[EXTRACTED RECORDS]

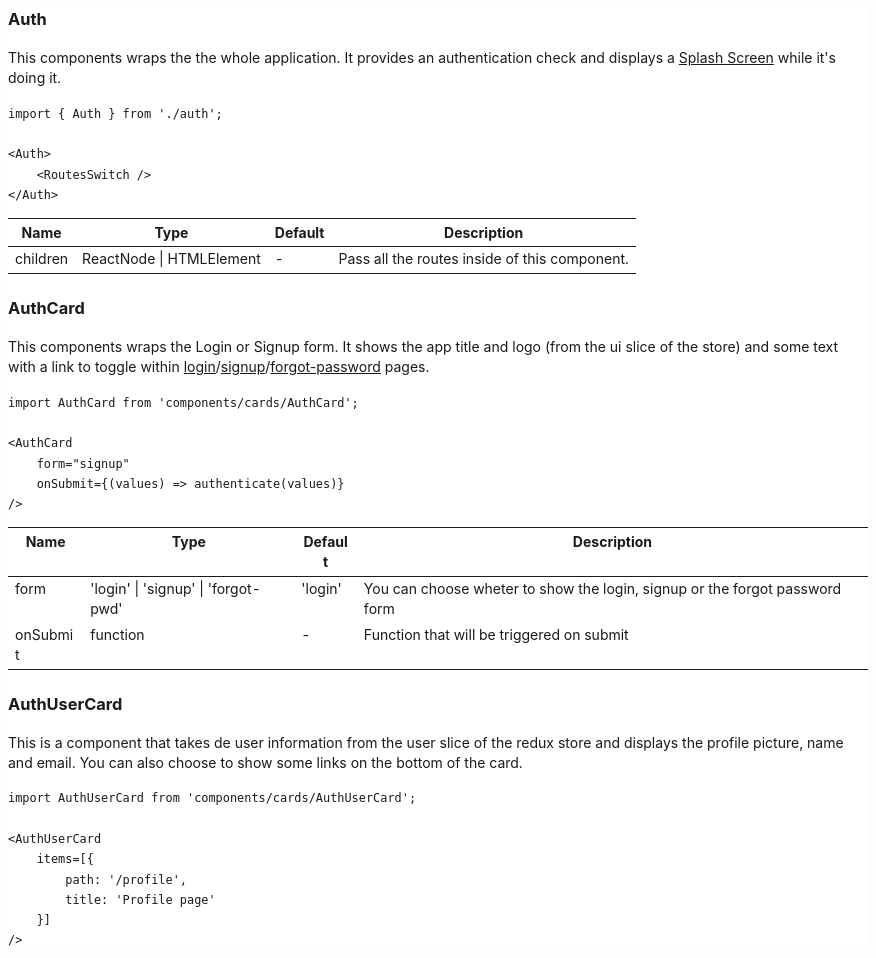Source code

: ### Auth

This components wraps the the whole application. It provides an authentication check and displays a [Splash Screen](#splashscreen) while it's doing it.

```
import { Auth } from './auth';

<Auth>
    <RoutesSwitch />
</Auth>
```

| **Name** | **Type**                 | **Default** | **Description**                               |
| -------- | ------------------------ | ----------- | --------------------------------------------- |
| children | ReactNode \| HTMLElement | -           | Pass all the routes inside of this component. |

### AuthCard

This components wraps the Login or Signup form. It shows the app title and logo (from the ui slice of the store) and some text with a link to toggle within [login](#loginform)/[signup](#signupform)/[forgot-password](#forgotpassword) pages.

```
import AuthCard from 'components/cards/AuthCard';

<AuthCard
    form="signup"
    onSubmit={(values) => authenticate(values)}
/>
```

| **Name** | **Type**                            | **Default** | **Description**                                                             |
| -------- | ----------------------------------- | ----------- | --------------------------------------------------------------------------- |
| form     | 'login' \| 'signup' \| 'forgot-pwd' | 'login'     | You can choose wheter to show the login, signup or the forgot password form |
| onSubmit | function                            | -           | Function that will be triggered on submit                                   |

### AuthUserCard

This is a component that takes de user information from the user slice of the redux store and displays the profile picture, name and email. You can also choose to show some links on the bottom of the card.

```
import AuthUserCard from 'components/cards/AuthUserCard';

<AuthUserCard
    items=[{
        path: '/profile',
        title: 'Profile page'
    }]
/>
```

[/EXTRACTED RECORDS]

The entries are to be restated word for word, with pictures omitted.

Source code

: ### Auth

This components wraps the the whole application. It provides an authentication check and displays a [Splash Screen](#splashscreen) while it's doing it.

```
import { Auth } from './auth';

<Auth>
    <RoutesSwitch />
</Auth>
```

| **Name** | **Type**                 | **Default** | **Description**                               |
| -------- | ------------------------ | ----------- | --------------------------------------------- |
| children | ReactNode \| HTMLElement | -           | Pass all the routes inside of this component. |

### AuthCard

This components wraps the Login or Signup form. It shows the app title and logo (from the ui slice of the store) and some text with a link to toggle within [login](#loginform)/[signup](#signupform)/[forgot-password](#forgotpassword) pages.

```
import AuthCard from 'components/cards/AuthCard';

<AuthCard
    form="signup"
    onSubmit={(values) => authenticate(values)}
/>
```

| **Name** | **Type**                            | **Default** | **Description**                                                             |
| -------- | ----------------------------------- | ----------- | --------------------------------------------------------------------------- |
| form     | 'login' \| 'signup' \| 'forgot-pwd' | 'login'     | You can choose wheter to show the login, signup or the forgot password form |
| onSubmit | function                            | -           | Function that will be triggered on submit                                   |

### AuthUserCard

This is a component that takes de user information from the user slice of the redux store and displays the profile picture, name and email. You can also choose to show some links on the bottom of the card.

```
import AuthUserCard from 'components/cards/AuthUserCard';

<AuthUserCard
    items=[{
        path: '/profile',
        title: 'Profile page'
    }]
/>
```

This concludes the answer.